Arrivano i transistor ‘organici’ che imitano le sinapsi umane


Arrivano i transistor 'organici' che imitano le sinapsi umane

Realizzato un transistor a base di composti organici in grado di ‘imparare’ a creare da sé nuove connessioni, proprio come accade nel cervello umano


LA STRADA per l’obiettivo finale, la realizzazione in laboratorio di un “mini-cervello” artificiale, è senza dubbio ancora lunga e impervia, ma un sentierino è stato appena battuto. L’impresa si deve a un’équipe di scienziati del Laboratory of Organic Electronics, alla Linköping University, in Svezia, coordinata dall’italiano Simone Fabiano: i ricercatori sono infatti riusciti a mettere a punto un transistor basato su polimeri organici in grado di ‘apprendere’ come e quando creare nuove connessioni e memorizzare informazioni a breve e a lungo termine. Un po’ quello che accade, per l’appunto, nelle sinapsi, le strutture che connettono le cellule nervose nel cervello. Come si diceva, il proposito di creare un vero e proprio cervello artificiale è ancora molto lontano – non fosse altro, al di là delle difficoltà tecniche, per il fatto che la nostra attuale comprensione del funzionamento dell’organo è molto limitata – ma il dispositivo messo a punto degli scienziati potrà trovare applicazioni più a breve termine in altri campi, tra cui il miglioramento delle intelligenze artificiali. Lo studio è stato pubblicato sulla rivista Advanced Science.
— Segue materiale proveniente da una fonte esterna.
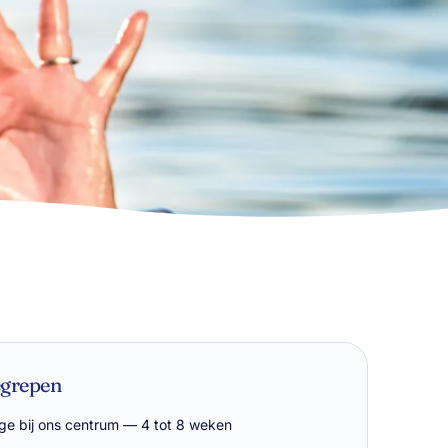
egrepen
ge bij ons centrum — 4 tot 8 weken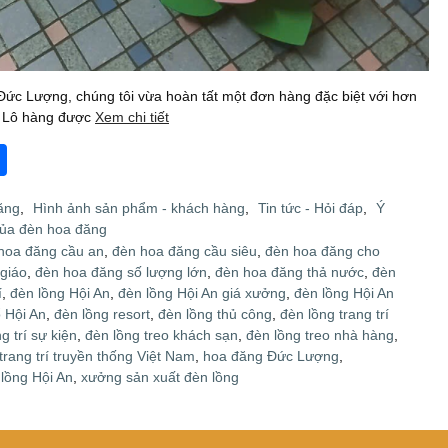
ức Lượng, chúng tôi vừa hoàn tất một đơn hàng đặc biệt với hơn
. Lô hàng được
Xem chi tiết
S
h
ăng
,
Hình ảnh sản phẩm - khách hàng
,
Tin tức - Hỏi đáp
,
Ý
ar
của đèn hoa đăng
e
hoa đăng cầu an
,
đèn hoa đăng cầu siêu
,
đèn hoa đăng cho
giáo
,
đèn hoa đăng số lượng lớn
,
đèn hoa đăng thả nước
,
đèn
í
,
đèn lồng Hội An
,
đèn lồng Hội An giá xưởng
,
đèn lồng Hội An
 Hội An
,
đèn lồng resort
,
đèn lồng thủ công
,
đèn lồng trang trí
g trí sự kiện
,
đèn lồng treo khách sạn
,
đèn lồng treo nhà hàng
,
trang trí truyền thống Việt Nam
,
hoa đăng Đức Lượng
,
lồng Hội An
,
xưởng sản xuất đèn lồng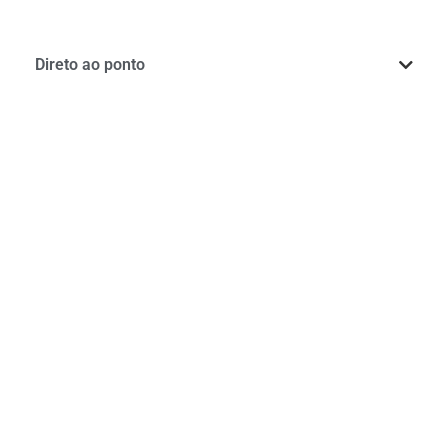
Direto ao ponto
Il transistor che impara e cambia

“Quello che abbiamo messo a punto”, racconta Fabiano a Repubblica, docente alla Linköping dopo un percorso accademico che da Catania lo ha portato in Olanda prima e negli Stati Uniti poi, “è il primo transistor al mondo basato su materiale organico in grado di crescere in presenza di determinati stimoli esterni”. I transistor “tradizionali” (quelli in silicio, presenti per esempio nei computer e nei telefoni cellulari) hanno invece una struttura immutabile: “Il nostro, al contrario”, continua Fabiano, “può essere polimerizzato, ossia cambiare la propria struttura formando catene sempre più lunghe. E, cosa ancora più importante, può ‘imparare’ a farlo, imitando il comportamento di una sinapsi”.

Neuroni di Pavlov

Descrivere in dettaglio la struttura e il funzionamento del dispositivo è tutt’altro che semplice. Tralasciando i dettagli troppo tecnici, si pensi che il transistor è inserito in un circuito elettrico alle cui estremità sono applicati tre voltaggi diversi, che rappresentano tre ‘neuroni’. Il primo è connesso al terzo (per continuare l’analogia con il tessuto nervoso umano, è come se già fosse presente una sinapsi), mentre il secondo non è ancora collegato. Il sistema è costruito in modo tale che in presenza di un determinato stimolo (il cambiamento del voltaggio) sul primo neurone si attivi anche terzo, mentre uno stimolo al secondo ‘neurone’ non provoca alcun cambiamento nella risposta del terzo. Ed è qui che entra in campo l’apprendimento: “Sostanzialmente”, spiega Fabiano, “il dispositivo, se opportunamente stimolato, riesce a costruire ‘da sé’ una nuova sinapsi tra il secondo e il terzo neurone. Per comprendere meglio il tutto si può pensare ai cani di Pavlov: il primo neurone rappresenta la vista del cibo, il terzo la salivazione del cane e il secondo il suono della campanella. All’inizio, prima dell’apprendimento, il terzo neurone si attiva solo alla vista del cibo. Dopo l’apprendimento, e la creazione della ‘sinapsi’, il terzo neurone si attiva anche solo al suono della campanella, cioè del secondo neurone”. Come se non fosse abbastanza complesso, i ricercatori hanno alzato la posta in gioco, provando a memorizzare informazioni nel transistor. E ha funzionato: il dispositivo è in grado di immagazzinare dati (sotto forma di corrente a intensità variabile) sia a lungo che a breve termine. Imitando, ancora una volta, la fisiologia cerebrale umana.

Machine learning on a chip

A cosa potrebbe servire un dispositivo siffatto? Le applicazioni sono diverse: la più intrigante, a detta degli autori del lavoro, è di utilizzare questo tipo di transistor per eseguire via hardware i calcoli necessari al machine learning (una delle tecniche alla base degli algoritmi dell’intelligenza artificiale), che invece al momento si possono svolgere solo via software. Con vantaggi significativi in termini di efficienza: “Il transistor”, dice ancora Fabiano, “ha un ridottissimo consumo di energia, specie se paragonato a quello richiesto per far girare i software attualmente in uso. Al momento stiamo lavorando per cercare di aumentarne ancora la capacità, mettendo a punto reti tridimensionali con centinaia di transistor collegati tra loro”.